26.2.15

Kişisel Verilerin Korunması Hakkının Hukuki Boyutları

Kişisel Verilerin Korunması Hakkının Hukuki Boyutları
Anayasa Boyutu

2010 yılında Anayasa’nın özel hayatının gizliliği ile ilgili 20. maddesine şu fıkra eklenmiştir: “(Ek fıkra: 7/5/2010- 5982/2  md.) Herkes, kendisiyle ilgili kişisel verilerin korunmasını isteme hakkına sahiptir. Bu hak; kişinin kendisiyle ilgili kişisel veriler hakkında bilgilendirilme, bu verilere erişme, bunların düzeltilmesini veya silinmesini talep etme ve amaçları doğrultusunda kullanılıp kullanılmadığını öğrenmeyi de kapsar.

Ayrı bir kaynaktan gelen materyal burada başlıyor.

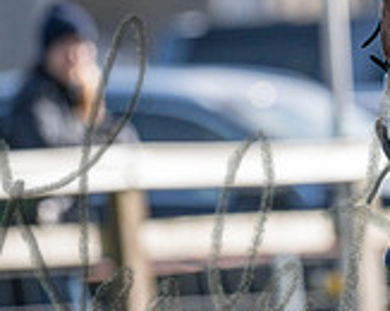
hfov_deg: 1.0
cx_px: 422
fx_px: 21997
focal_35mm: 1908
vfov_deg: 0.8
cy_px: 103
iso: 400
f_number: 4.5
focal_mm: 400
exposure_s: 1/1250
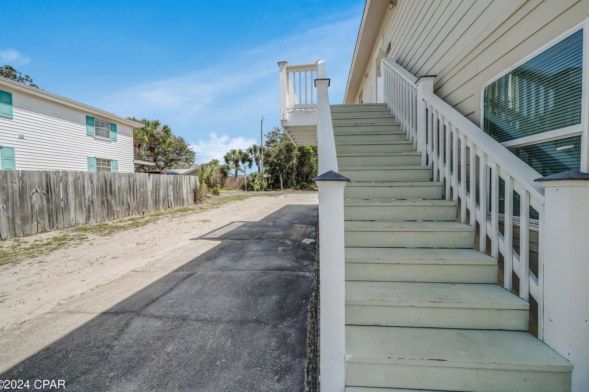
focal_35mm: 13
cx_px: 313
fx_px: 213
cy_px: 192
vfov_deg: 85.4
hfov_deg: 108.2
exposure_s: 1/800
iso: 100
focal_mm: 12
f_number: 5.6
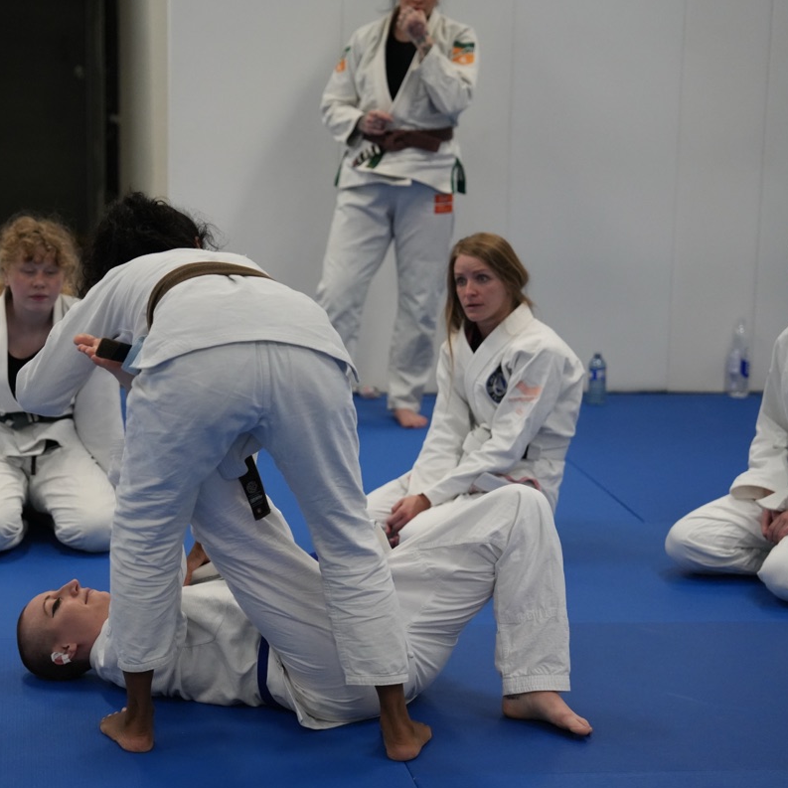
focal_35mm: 90
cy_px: 396
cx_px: 222
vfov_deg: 19.3
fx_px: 2318
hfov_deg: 19.2
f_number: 2.8
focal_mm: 70
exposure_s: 1/800
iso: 4000
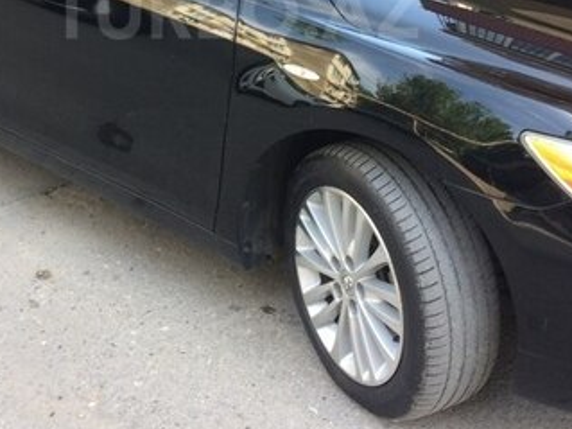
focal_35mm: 60
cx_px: 235
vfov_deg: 23.5
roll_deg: -1.1
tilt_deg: -17.4
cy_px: 12
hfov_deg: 32.1
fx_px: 991
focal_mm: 4.15
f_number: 2.2
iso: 32
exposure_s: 1/101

Kişisel veriler, ancak kanunda öngörülen hallerde veya kişinin açık rızasıyla işlenebilir. Kişisel verilerin korunmasına ilişkin esas ve usuller kanunla düzenlenir.
Bu fıkra, KVK Kanun Tasarısı için bir altyapı niteliğindedir. Esasında bu fıkra yokken de Anayasa Mahkemesi, kişisel verileri özel hayatın gizliliği kapsamında koruma altına almıştır.

Uluslararası Boyutu

Anayasa Mahkemesi’nin kararlarında atıfta bulunması, KVK Kanun Tasarısının esinlenmesi, AB’ne uyum sürecinde önem arz etmesi gibi nedenlerle, uluslararası boyutta kişisel verilerin korunması konusunu incelemekte fayda vardır.
108 sayılı Avrupa Konseyi Sözleşmesi, Anayasa Mahkemesinin de atıfta bulunduğu bir sözleşmedir. Sözleşme, otomatik işleme tabi tutulan ve gerçek kişilere ait kişisel verileri konu edinir. Bazı farklar olsa da KVK Kanunu Tasarısı’nın bu sözleşmeden esinlendiği söylenebilir.
95/46/AT sayılı Avrupa Birliği Direktifinde ise daha çok ekonomik çıkarlar gözetilmiş, ekonomik değeri olmayan veriler kapsam dışı bırakılmıştır. Direktifin temel özelliği "zorlayıcılığı"dır. AB ülkeleri ile ilişkiye girecek ülkelerin de bu Direktife uyması beklenir.
AİHS’nde KVK için ayrıca bir madde yoktur. AİHM, KVK ile ilgili konuları özel ve aile hayatına saygı başlıklı 8. madde kapsamında değerlendiriyor.

Ceza Hukuku Boyutu
Kişisel veriler, 5237 sayılı TCK’nın özel hayata ve hayatın giz alanına karşı suçların konu edildiği dokuzuncu bölümünde ele alınmıştır. TCK, 135. maddede kişisel verilerin hukuka aykırı olarak kaydedilmesini suç olarak tanımlamış, ikinci fıkrada da suçun özel nitelikli ya da hassas olarak nitelendirilebilecek kişisel veriler üzerinde işlenmesinin ağırlatıcı olduğu vurgulanmıştır. 136. maddede ise hukuka aykırı olarak verilmesi, yayılması veya ele geçirilmesini suç olarak tanımlamıştır.